* _Exercise details_
Send back the whole listing untouched.

* _Records shown_
☆ ☆ ☆ ☆ ☆

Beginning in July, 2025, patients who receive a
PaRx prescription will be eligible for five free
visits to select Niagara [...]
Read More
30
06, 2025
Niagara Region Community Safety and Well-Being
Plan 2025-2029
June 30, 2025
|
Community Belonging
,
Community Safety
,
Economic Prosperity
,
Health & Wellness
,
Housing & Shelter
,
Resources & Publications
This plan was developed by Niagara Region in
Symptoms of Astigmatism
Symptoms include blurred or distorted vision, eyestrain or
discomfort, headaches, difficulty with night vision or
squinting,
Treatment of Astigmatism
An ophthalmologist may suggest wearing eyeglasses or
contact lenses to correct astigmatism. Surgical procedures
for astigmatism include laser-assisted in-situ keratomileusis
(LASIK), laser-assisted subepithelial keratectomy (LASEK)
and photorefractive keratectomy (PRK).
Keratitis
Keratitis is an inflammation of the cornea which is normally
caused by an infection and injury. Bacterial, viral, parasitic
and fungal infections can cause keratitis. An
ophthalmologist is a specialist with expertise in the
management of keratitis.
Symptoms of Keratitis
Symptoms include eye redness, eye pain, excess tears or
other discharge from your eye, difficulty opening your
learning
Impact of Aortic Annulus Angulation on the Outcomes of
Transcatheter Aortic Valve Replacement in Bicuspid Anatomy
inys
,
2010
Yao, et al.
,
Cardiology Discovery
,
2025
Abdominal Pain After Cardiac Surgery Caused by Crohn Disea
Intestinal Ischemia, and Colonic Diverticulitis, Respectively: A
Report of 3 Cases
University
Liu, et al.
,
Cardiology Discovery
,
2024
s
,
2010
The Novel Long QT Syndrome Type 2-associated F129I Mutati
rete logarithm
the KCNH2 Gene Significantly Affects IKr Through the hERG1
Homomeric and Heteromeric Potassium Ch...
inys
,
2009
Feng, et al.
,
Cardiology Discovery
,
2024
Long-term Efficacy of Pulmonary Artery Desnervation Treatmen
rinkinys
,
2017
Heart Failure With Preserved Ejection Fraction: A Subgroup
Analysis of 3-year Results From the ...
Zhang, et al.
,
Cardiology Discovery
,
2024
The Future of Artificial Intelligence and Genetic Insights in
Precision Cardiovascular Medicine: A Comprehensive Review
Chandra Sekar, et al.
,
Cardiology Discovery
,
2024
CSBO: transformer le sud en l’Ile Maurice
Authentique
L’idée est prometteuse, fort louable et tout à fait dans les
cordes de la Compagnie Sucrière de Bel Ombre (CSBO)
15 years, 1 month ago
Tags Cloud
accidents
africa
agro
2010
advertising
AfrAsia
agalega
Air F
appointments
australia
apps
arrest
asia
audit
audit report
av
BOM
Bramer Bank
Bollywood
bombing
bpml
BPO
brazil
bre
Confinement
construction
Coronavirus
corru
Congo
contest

☆ ☆ ☆ ☆ ☆

* _Exercise answer_
Beginning in July, 2025, patients who receive a
PaRx prescription will be eligible for five free
visits to select Niagara [...]
Read More
30
06, 2025
Niagara Region Community Safety and Well-Being
Plan 2025-2029
June 30, 2025
|
Community Belonging
,
Community Safety
,
Economic Prosperity
,
Health & Wellness
,
Housing & Shelter
,
Resources & Publications
This plan was developed by Niagara Region in
Symptoms of Astigmatism
Symptoms include blurred or distorted vision, eyestrain or
discomfort, headaches, difficulty with night vision or
squinting,
Treatment of Astigmatism
An ophthalmologist may suggest wearing eyeglasses or
contact lenses to correct astigmatism. Surgical procedures
for astigmatism include laser-assisted in-situ keratomileusis
(LASIK), laser-assisted subepithelial keratectomy (LASEK)
and photorefractive keratectomy (PRK).
Keratitis
Keratitis is an inflammation of the cornea which is normally
caused by an infection and injury. Bacterial, viral, parasitic
and fungal infections can cause keratitis. An
ophthalmologist is a specialist with expertise in the
management of keratitis.
Symptoms of Keratitis
Symptoms include eye redness, eye pain, excess tears or
other discharge from your eye, difficulty opening your
learning
Impact of Aortic Annulus Angulation on the Outcomes of
Transcatheter Aortic Valve Replacement in Bicuspid Anatomy
inys
,
2010
Yao, et al.
,
Cardiology Discovery
,
2025
Abdominal Pain After Cardiac Surgery Caused by Crohn Disea
Intestinal Ischemia, and Colonic Diverticulitis, Respectively: A
Report of 3 Cases
University
Liu, et al.
,
Cardiology Discovery
,
2024
s
,
2010
The Novel Long QT Syndrome Type 2-associated F129I Mutati
rete logarithm
the KCNH2 Gene Significantly Affects IKr Through the hERG1
Homomeric and Heteromeric Potassium Ch...
inys
,
2009
Feng, et al.
,
Cardiology Discovery
,
2024
Long-term Efficacy of Pulmonary Artery Desnervation Treatmen
rinkinys
,
2017
Heart Failure With Preserved Ejection Fraction: A Subgroup
Analysis of 3-year Results From the ...
Zhang, et al.
,
Cardiology Discovery
,
2024
The Future of Artificial Intelligence and Genetic Insights in
Precision Cardiovascular Medicine: A Comprehensive Review
Chandra Sekar, et al.
,
Cardiology Discovery
,
2024
CSBO: transformer le sud en l’Ile Maurice
Authentique
L’idée est prometteuse, fort louable et tout à fait dans les
cordes de la Compagnie Sucrière de Bel Ombre (CSBO)
15 years, 1 month ago
Tags Cloud
accidents
africa
agro
2010
advertising
AfrAsia
agalega
Air F
appointments
australia
apps
arrest
asia
audit
audit report
av
BOM
Bramer Bank
Bollywood
bombing
bpml
BPO
brazil
bre
Confinement
construction
Coronavirus
corru
Congo
contest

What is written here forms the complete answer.